Despite the bumpy road only being a short distance I usually take a rest half way at the Tooloom lookout as temptation is always to go a bit faster and then you cop a bump or dip. Anyway why not, it is a great view west to the start of the New England Tablelands. There is a seating area and information in the forest above the road lookout, access 50 metres south.
I stopped for lunch at the Queen Mary Falls Caravan Park Cafe or just the Falls Cafe for short. Food and coffee here is usually aok, and inside you will find a few motorcycle magazines to read while waiting. Be warned this place (like many) gets very busy on weekends so try make it before the midday car day trippers or be prepared for a wait.
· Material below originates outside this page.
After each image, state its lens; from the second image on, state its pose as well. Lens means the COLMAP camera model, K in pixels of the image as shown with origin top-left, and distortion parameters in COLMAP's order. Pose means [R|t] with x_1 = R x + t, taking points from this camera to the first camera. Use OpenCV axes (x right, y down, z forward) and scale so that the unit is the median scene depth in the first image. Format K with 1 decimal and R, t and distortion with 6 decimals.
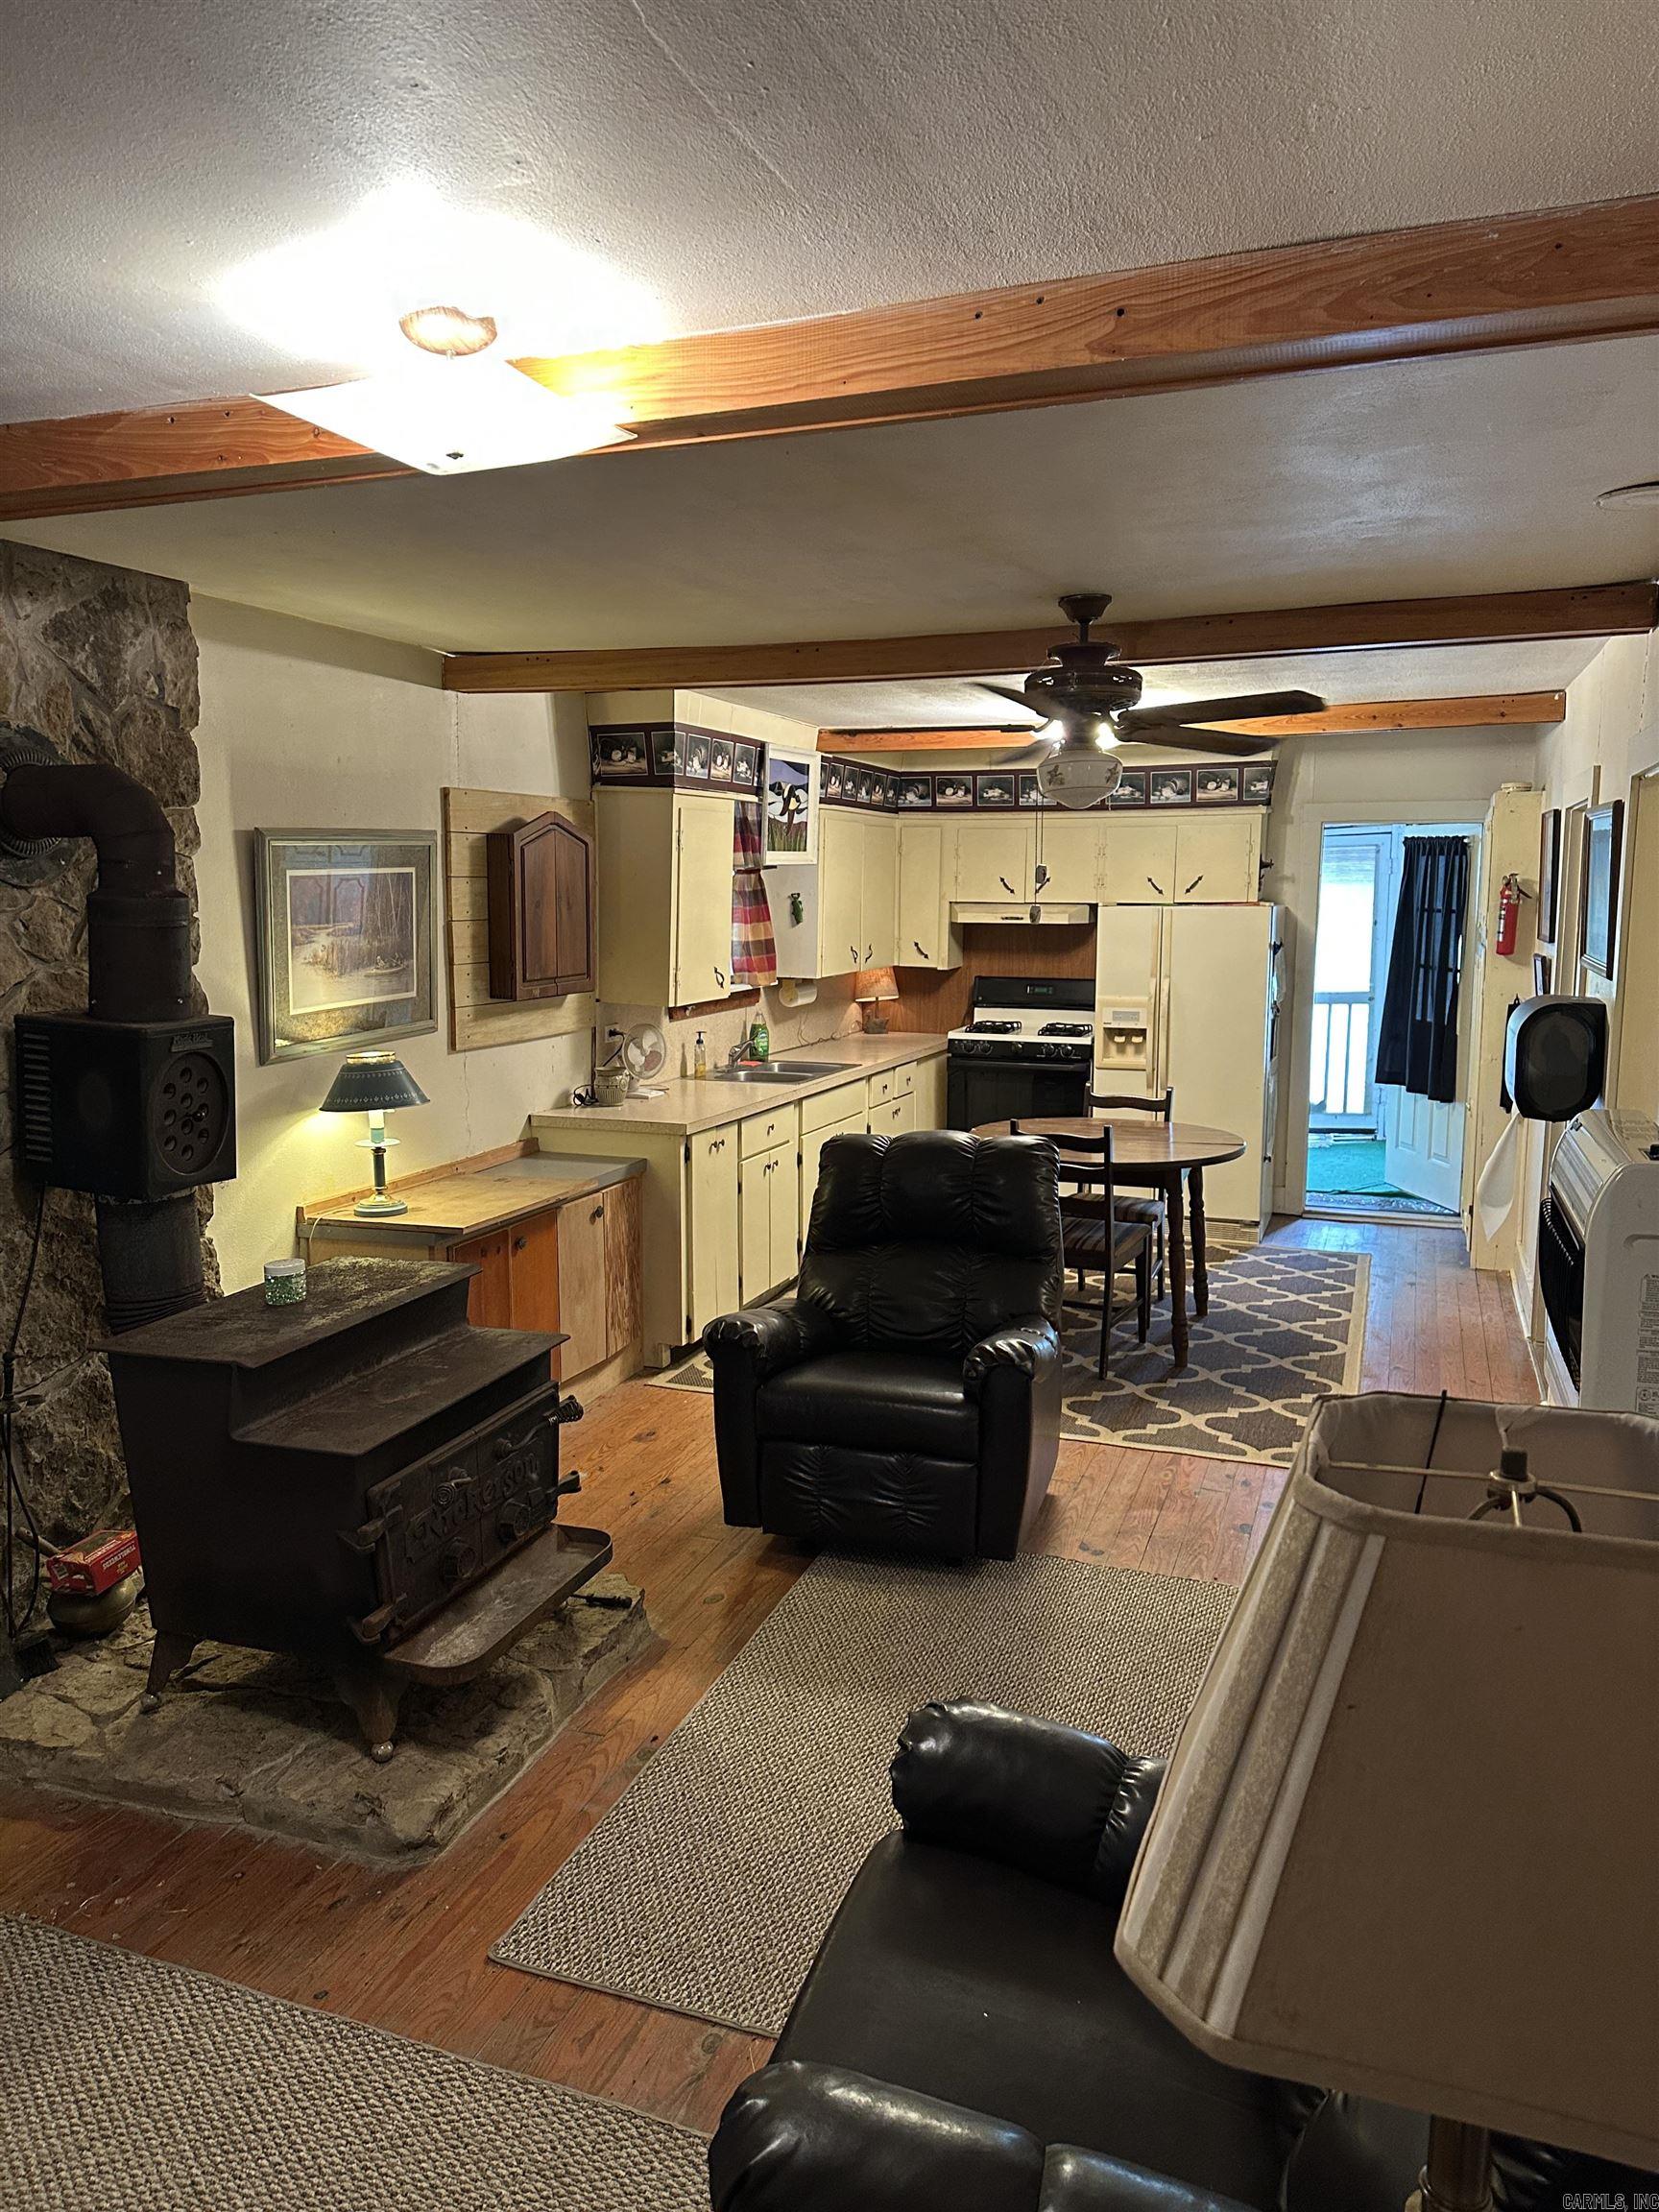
lens RADIAL K [[1542.4, 0, 815.9], [0, 1542.4, 1089.2], [0, 0, 1]] dist [-0.002578, -0.000128]
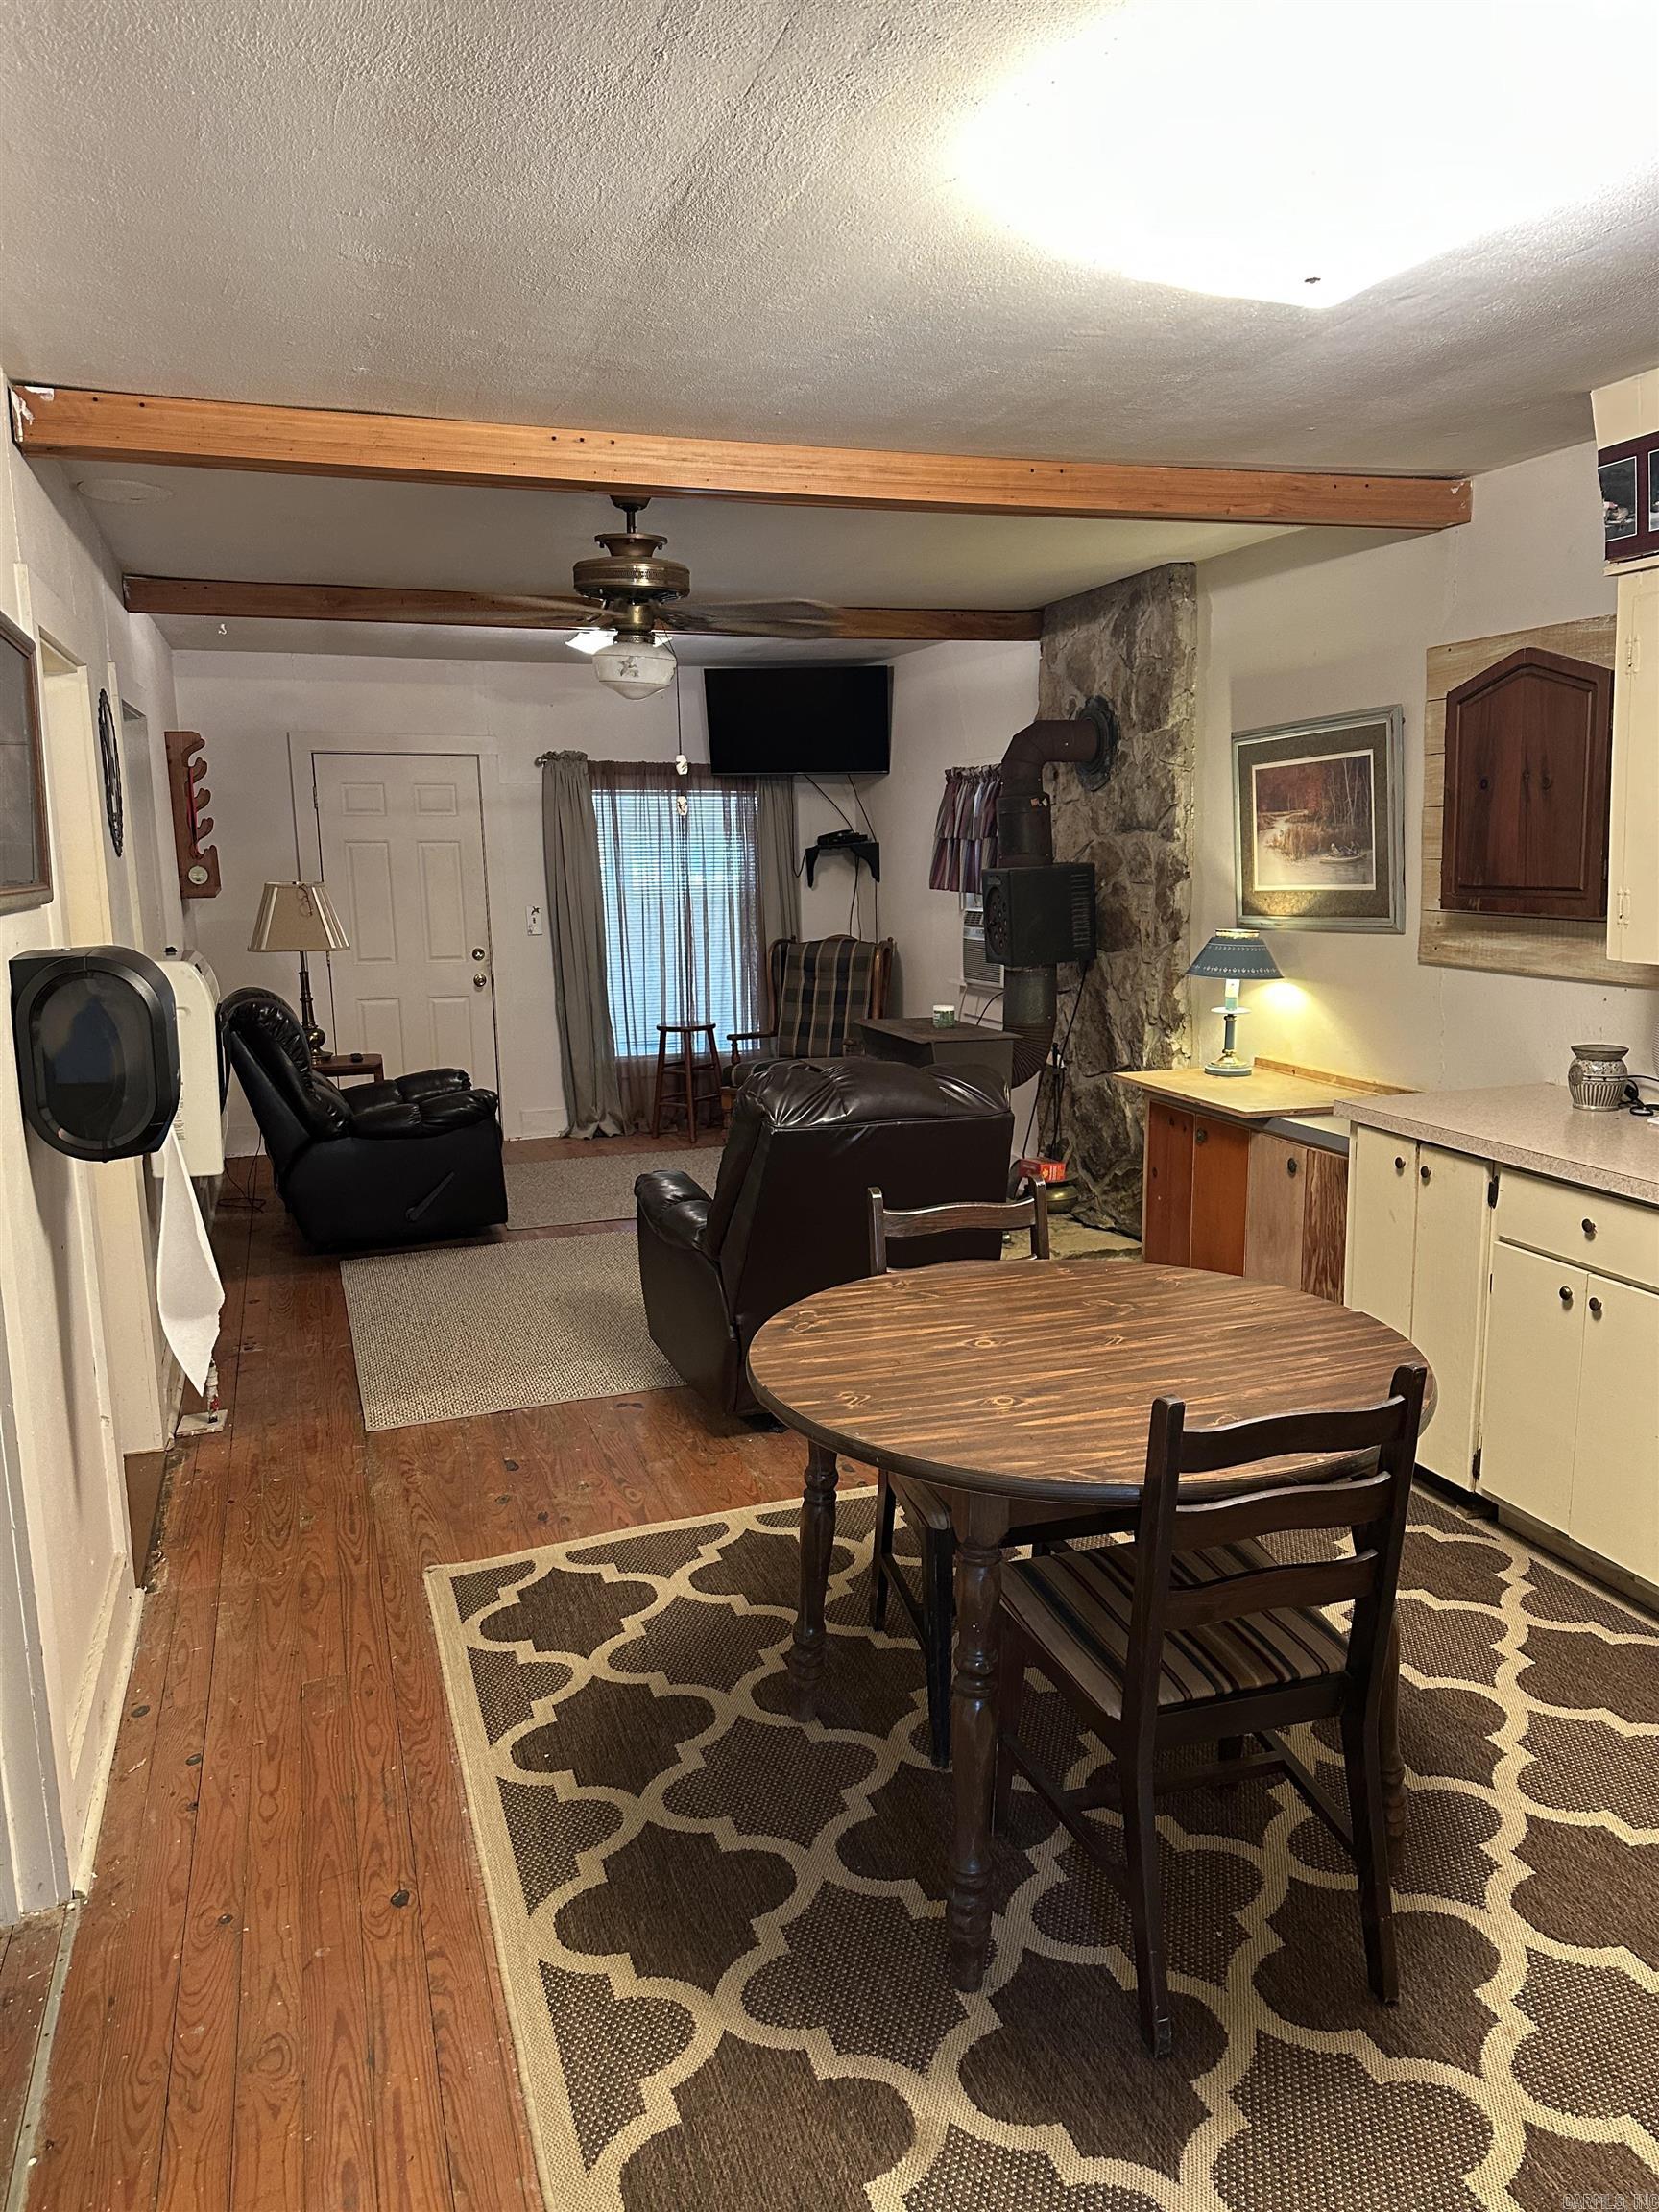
lens RADIAL K [[1542.4, 0, 820.7], [0, 1542.4, 1116.0], [0, 0, 1]] dist [-0.002578, -0.000128]
pose [[-0.774332, 0.135671, -0.618065, 0.597925], [-0.053789, 0.959097, 0.277921, -0.172510], [0.630490, 0.248448, -0.735361, 1.530185]]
I arrived 11.15 so was leaving just as it started ramping up.
High meadows, Spring creek road
Creek crossing kicking it old school, 3 of these at base of northern ascent to Queen Mary Falls
I wish they would make that Vehicle Lane Departure technology standard on all 4 wheel drives – seriously what is it with the captains of these 4 tonne Tarmac Titanics that they cannot steer them better?
I’d wager these guys are WAY more intelligent than the average four wheel driver on any given Sunday. Lots of unfenced roads at Queen Mary Falls, take it easy.
I rode over Mt Alford to refuel at Aratula, basically I was riding the reverse of my usual western route to then go home via Kalbar and the Western freeway. Yea! great day of riding, just the right distance and glad to have a change from the M1 (even though I love the northern NSW border ranges)
This ride was two weeks and one whole season ago.
I was meeting up with my mate from down south and we had a bit to catch up on so I put together this ride while in route from refuel stop at Robina. My idea was a shorter but no less entertaining ride with more time left for a chat. If you have a look at the map then it is all good riding once you leave the M1 at West Burleigh until you return to thereabouts for the ride home.
The key to this ride is the portion from Mooball to Tumbulgum. A bit of local knowledge on how to join up these various roads after the new highway was built was essential when first riding this some years ago. Narrow in parts, not always clean road surface this is not for everyone but if you love back roads then give it a go.
I finally tried the lunch at the Tumbulgum pub. I just ordered my usual lunch on a Sunday ride which is a home style burger and theirs came with chips. Both were good, the beef pâté was huge if that is your thing, I actually prefer not too big but it is a lot for the money (by Australia’s current bubble economy food prices) so I can see why the place is popular. It was so popular however that my mate took a good 15 minutes to get to front of a huge queue to place our orders, I was able to secure the table and our ride gear in meantime but if by myself I would not return.
I don’t mind having to go to a counter to order and pay which seems to have become the norm here in Australia rather than table service as is the expectation in most other counties. I do however want to be served promptly if I am coming to the server rather than them to me and after this I want to sit down and remove my jacket, relax and have my food and coffee delivered to my table. Having to also collect food and take it to a table is just McDonald’s at a much higher price point.
Well anyway turned out to be a beautiful warm day and perfect for riding the Tweed valley.